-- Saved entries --
_____

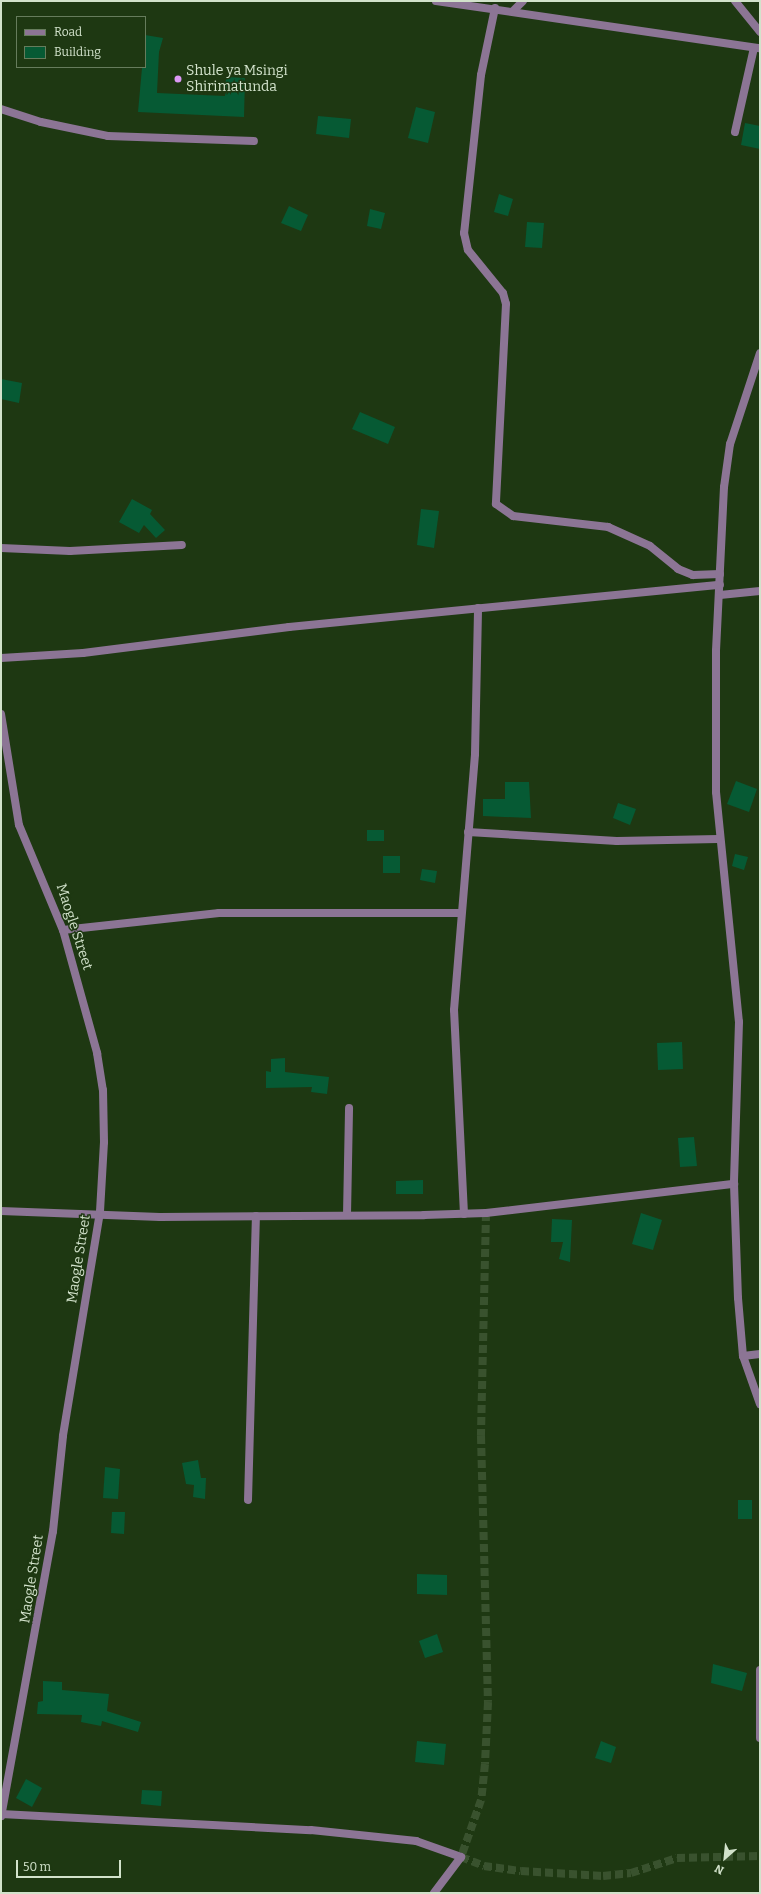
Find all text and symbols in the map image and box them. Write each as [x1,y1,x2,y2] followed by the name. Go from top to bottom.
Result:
[16,16,146,68] legend
[54,25,82,39] text: Road
[54,45,101,59] text: Building
[186,63,288,96] place label: Shule ya Msingi Shirimatunda
[173,74,183,84] marker: Shule ya Msingi Shirimatunda
[52,882,96,972] street label: Maogle Street
[64,1213,94,1305] street label: Maogle Street
[17,1533,47,1625] street label: Maogle Street
[705,1838,745,1878] north arrow
[18,1852,123,1878] scale bar
[23,1860,51,1874] text: 50 m
[713,1861,726,1877] text: N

_____

-- ACTIVITY --
Copy each line of the records above without change, but do not include any picture.

-- YOUR RESPONSE --
Find all text and symbols in the map image and box them. Write each as [x1,y1,x2,y2] followed by the name. Go from top to bottom.
Result:
[16,16,146,68] legend
[54,25,82,39] text: Road
[54,45,101,59] text: Building
[186,63,288,96] place label: Shule ya Msingi Shirimatunda
[173,74,183,84] marker: Shule ya Msingi Shirimatunda
[52,882,96,972] street label: Maogle Street
[64,1213,94,1305] street label: Maogle Street
[17,1533,47,1625] street label: Maogle Street
[705,1838,745,1878] north arrow
[18,1852,123,1878] scale bar
[23,1860,51,1874] text: 50 m
[713,1861,726,1877] text: N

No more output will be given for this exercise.